CIQ is re-landing on the tech scene thanks to several factors. First off is CEO Gregory Kurtzer, who helped develop CentOS (Community Enterprise Linux Operating System), an open-source Linux-based operating system favored for HPC. Development of CentOS was taken over by IBM Red Hat in 2014, only to be abandoned by that company in 2020. Undeterred, Kurtzer took over development of the OS, renaming it Rocky Linux in honor of another CentOS co-founder, Rocky McGough. He moved the project into a separate open-source entity called the Rocky Enterprise Software Foundation.

In 2020, Kurtzer moved to form a corporation that would exist alongside the Rocky Linux project, offering support and service but not commercializing or interfering with Rocky Linux’s ongoing development as an open-source toolkit. Enter CIQ, which started life as Ctrl IQ but quickly morphed into its present form.

And the phone’s been ringing off the hook, Kurtzer said, particularly among large enterprises (think telecom, oil and gas, aerospace, hyperscalers, etc.), which account for a lion’s share of what CIQ says is a quarter-million Rocky Linux downloads per month.

CIQ Supports Rocky Linux As Is

As noted, CIQ does not offer a proprietary version of Rocky Linux. Instead, it directly supports the open-source OS, while adding other functionality for performance and security.

“Every machine, every file, every container, every component is validated and trusted with guaranteed supply-chain security,” said CEO Kurtzer. In addition, CIQ offers performance-enhancement, cluster management, provisioning, imaging at scale, containers, and multicloud capabilities via its own patented implementations of open-source tools that include Warewulf (for clustering), Apptainer (formerly Singularity, for HPC container management), and Fuzzball (for federated computing).

The end result of these efforts is what CIQ calls a secured, “enhanced software infrastructure stack” that operates from bare metal through multicloud environments and everything in between.

Google Latches Onto CIQ

Among the companies knocking on CIQ’s door is Google, which adopted Rocky Linux as a replacement for CentOS when Red Hat pulled the plug.
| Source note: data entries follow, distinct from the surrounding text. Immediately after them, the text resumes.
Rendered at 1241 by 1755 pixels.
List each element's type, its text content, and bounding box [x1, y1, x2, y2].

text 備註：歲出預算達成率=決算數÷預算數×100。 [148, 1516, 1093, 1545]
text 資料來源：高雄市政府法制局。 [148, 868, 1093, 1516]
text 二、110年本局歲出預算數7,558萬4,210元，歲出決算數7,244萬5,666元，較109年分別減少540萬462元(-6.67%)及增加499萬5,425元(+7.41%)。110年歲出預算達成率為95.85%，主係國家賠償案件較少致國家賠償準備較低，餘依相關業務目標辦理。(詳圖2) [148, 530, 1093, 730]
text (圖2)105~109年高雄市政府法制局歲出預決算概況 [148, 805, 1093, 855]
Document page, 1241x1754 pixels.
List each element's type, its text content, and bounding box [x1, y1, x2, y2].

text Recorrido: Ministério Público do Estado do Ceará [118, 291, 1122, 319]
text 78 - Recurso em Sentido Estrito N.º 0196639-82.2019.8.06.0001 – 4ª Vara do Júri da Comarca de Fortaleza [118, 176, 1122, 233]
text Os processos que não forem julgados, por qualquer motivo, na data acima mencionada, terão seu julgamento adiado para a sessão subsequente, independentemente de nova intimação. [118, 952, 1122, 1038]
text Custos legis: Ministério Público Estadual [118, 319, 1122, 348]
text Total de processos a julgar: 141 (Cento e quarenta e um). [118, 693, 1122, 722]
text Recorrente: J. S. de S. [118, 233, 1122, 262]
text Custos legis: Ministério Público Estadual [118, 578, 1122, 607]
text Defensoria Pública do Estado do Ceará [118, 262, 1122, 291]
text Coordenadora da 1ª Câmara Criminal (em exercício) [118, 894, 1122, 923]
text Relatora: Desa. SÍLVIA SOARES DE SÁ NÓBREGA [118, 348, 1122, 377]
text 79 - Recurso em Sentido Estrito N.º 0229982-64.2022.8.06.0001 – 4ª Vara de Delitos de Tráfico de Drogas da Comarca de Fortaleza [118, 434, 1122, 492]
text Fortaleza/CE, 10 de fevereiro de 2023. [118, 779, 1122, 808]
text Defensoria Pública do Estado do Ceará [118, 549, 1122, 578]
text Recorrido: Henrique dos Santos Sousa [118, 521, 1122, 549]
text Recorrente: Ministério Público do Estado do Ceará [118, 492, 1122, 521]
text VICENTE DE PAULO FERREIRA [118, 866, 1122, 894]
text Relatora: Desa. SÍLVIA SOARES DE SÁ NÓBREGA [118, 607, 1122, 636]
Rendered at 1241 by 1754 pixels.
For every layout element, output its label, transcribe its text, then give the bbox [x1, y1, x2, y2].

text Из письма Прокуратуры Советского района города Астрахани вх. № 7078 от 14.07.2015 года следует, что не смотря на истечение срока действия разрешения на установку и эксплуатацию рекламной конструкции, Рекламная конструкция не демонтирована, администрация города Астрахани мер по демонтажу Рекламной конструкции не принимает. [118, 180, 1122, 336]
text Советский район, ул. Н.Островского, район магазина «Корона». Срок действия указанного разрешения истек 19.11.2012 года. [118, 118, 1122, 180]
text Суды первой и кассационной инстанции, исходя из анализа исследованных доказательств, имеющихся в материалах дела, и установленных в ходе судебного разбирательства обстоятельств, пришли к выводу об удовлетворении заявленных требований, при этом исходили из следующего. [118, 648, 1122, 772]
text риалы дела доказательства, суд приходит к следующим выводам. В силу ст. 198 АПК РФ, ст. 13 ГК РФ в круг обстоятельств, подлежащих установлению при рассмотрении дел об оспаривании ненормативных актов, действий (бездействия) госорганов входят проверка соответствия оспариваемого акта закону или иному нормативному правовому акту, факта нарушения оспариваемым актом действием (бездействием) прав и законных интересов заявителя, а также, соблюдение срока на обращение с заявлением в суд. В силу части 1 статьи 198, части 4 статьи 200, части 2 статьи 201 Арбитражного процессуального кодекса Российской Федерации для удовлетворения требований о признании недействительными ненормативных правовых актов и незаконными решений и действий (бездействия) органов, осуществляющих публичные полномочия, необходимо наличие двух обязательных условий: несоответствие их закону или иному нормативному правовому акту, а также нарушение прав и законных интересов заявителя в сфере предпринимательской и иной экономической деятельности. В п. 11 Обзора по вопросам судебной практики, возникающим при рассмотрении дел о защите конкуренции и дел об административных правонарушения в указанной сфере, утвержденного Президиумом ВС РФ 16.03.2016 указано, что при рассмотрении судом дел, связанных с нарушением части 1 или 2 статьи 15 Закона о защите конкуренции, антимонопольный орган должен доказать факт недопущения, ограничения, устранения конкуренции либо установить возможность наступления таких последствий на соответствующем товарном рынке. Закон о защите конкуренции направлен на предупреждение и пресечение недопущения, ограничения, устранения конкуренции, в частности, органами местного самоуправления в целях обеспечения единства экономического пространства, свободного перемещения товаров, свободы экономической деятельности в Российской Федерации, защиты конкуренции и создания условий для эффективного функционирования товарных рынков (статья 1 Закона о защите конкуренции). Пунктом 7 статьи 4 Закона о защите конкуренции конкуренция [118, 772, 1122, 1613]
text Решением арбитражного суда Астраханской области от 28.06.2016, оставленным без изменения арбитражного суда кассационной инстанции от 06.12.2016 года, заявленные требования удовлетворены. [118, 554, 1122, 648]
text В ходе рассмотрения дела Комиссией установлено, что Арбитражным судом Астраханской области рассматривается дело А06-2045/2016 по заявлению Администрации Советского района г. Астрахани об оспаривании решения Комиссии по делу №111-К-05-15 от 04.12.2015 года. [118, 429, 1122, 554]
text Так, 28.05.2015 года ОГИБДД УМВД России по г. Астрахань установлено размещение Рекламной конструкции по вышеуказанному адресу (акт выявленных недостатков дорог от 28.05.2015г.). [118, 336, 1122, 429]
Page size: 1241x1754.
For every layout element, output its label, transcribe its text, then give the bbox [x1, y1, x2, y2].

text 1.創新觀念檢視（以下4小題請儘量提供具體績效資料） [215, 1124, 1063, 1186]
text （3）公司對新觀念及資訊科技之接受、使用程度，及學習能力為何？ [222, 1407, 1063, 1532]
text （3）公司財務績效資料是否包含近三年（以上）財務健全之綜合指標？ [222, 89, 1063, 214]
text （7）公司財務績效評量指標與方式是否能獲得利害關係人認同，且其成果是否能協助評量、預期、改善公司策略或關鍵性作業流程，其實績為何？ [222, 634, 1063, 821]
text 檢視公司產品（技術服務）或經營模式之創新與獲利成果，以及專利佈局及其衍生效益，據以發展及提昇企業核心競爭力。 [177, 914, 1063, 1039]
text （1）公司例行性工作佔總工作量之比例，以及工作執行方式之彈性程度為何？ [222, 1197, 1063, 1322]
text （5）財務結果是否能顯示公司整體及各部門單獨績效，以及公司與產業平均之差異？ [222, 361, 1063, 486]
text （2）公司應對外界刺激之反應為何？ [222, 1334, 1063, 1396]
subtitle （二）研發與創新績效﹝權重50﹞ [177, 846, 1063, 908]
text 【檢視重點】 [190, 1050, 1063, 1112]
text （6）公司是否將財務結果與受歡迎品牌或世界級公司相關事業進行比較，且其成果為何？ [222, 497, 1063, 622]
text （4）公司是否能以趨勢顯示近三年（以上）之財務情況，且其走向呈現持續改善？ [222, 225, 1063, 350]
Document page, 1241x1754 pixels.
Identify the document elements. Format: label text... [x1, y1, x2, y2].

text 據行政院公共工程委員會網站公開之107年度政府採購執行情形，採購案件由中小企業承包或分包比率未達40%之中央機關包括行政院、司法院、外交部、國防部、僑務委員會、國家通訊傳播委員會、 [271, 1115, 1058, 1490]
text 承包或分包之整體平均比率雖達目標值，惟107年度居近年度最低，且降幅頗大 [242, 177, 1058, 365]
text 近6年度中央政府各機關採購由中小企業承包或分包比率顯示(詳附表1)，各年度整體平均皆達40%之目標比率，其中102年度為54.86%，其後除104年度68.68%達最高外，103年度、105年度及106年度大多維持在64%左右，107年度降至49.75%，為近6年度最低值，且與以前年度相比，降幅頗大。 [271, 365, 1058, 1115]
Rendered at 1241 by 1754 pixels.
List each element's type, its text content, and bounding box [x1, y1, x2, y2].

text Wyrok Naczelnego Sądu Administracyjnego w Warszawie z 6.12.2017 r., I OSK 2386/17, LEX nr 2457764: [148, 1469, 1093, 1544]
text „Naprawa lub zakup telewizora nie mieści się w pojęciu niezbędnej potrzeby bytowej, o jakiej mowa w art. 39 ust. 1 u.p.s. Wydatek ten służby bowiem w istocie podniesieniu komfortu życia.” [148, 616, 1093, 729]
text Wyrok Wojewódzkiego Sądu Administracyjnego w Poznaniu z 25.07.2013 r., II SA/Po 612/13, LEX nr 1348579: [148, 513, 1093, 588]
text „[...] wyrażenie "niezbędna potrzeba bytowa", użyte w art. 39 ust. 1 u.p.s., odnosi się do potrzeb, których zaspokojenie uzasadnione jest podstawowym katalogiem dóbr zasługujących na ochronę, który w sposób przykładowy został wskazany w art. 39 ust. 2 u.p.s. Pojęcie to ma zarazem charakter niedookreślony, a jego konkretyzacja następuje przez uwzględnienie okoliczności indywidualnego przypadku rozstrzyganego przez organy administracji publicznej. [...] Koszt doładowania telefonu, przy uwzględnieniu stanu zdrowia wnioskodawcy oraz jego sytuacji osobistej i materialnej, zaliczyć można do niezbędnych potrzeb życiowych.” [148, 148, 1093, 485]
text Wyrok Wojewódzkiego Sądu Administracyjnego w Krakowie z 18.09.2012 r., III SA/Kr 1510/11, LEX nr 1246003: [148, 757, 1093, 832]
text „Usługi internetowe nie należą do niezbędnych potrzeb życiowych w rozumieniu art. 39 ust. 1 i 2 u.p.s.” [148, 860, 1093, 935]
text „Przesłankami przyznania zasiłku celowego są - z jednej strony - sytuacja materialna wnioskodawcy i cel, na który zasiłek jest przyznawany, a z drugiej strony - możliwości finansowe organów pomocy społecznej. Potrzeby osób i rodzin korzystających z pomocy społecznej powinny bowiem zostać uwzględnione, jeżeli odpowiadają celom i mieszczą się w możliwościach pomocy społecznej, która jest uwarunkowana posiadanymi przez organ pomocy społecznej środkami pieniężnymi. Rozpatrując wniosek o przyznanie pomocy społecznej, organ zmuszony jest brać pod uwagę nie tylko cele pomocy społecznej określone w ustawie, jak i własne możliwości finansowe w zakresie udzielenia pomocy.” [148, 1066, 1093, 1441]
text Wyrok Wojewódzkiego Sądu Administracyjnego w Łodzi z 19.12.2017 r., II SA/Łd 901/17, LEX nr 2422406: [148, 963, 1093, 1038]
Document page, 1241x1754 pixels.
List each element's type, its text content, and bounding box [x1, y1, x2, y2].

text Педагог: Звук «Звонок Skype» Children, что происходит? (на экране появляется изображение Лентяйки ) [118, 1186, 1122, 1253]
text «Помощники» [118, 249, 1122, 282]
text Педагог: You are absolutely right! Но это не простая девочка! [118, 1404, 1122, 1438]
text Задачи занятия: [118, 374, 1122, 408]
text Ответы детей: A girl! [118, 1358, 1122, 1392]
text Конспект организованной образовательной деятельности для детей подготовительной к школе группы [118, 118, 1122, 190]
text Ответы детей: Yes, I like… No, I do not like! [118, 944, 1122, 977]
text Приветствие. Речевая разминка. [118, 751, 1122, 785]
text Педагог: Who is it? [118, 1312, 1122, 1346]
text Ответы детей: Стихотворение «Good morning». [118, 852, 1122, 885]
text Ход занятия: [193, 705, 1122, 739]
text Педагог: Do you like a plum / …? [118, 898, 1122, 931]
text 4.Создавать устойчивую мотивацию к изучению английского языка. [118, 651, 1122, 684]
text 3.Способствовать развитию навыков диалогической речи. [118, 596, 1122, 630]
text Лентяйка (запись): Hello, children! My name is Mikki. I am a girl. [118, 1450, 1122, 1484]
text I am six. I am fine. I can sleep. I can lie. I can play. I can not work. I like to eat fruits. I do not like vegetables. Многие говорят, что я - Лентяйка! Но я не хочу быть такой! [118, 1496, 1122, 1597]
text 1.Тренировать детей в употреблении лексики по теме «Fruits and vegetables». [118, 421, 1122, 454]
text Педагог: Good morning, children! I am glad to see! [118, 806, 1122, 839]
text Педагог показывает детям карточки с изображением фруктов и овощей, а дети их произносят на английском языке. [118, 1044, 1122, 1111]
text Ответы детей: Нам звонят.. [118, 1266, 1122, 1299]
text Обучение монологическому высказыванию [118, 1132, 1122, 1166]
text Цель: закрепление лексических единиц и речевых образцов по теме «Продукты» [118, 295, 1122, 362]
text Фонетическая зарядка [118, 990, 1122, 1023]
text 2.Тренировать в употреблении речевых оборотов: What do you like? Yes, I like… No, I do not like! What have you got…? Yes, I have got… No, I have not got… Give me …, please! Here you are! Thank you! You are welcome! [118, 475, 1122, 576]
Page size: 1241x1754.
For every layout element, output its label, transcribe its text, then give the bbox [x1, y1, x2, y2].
In April 2022, CIQ announced an alliance with Google to offer support for Rocky Linux. Customers have the option of obtaining support for Rocky Linux on Google Cloud by contacting either CIQ or Google.

Notably, CIQ also supports Rocky Linux on Azure and AWS.

CIQ doesn’t charge for support via core or device. Instead, it offers tiered service plans based on service level agreements (SLAs) with individuals, teams, and enterprises. The model works better for today’s multicloud and HPC environments, CIQ says. “We’re building next-generation customer service. It’s not legacy, it’s not vendor-serving,” said Kurtzer.

An Ally Now Competes

CIQ faces a wealth of challenges, not the least of which comes from former ally Red Hat, which offers its own metal-to-multicloud solutions, with IBM (NYSE: IBM) support behind it. Also in the space are VMware (NYSE: VMW) and Hewlett Packard Enterprise (NYSE: HPE), along with virtually any other firm involved in HPC. All of these companies have formidable support systems that include help for developers.

On the plus side, the popularity of open-source technology strengthens CIQ’s pitch. And demand for a fully supported CentOS replacement should prove to be an attractive option for large enterprise customers. Expect to hear more on this front in the coming months.

CIQ’s latest round was led by Two Bear Capital.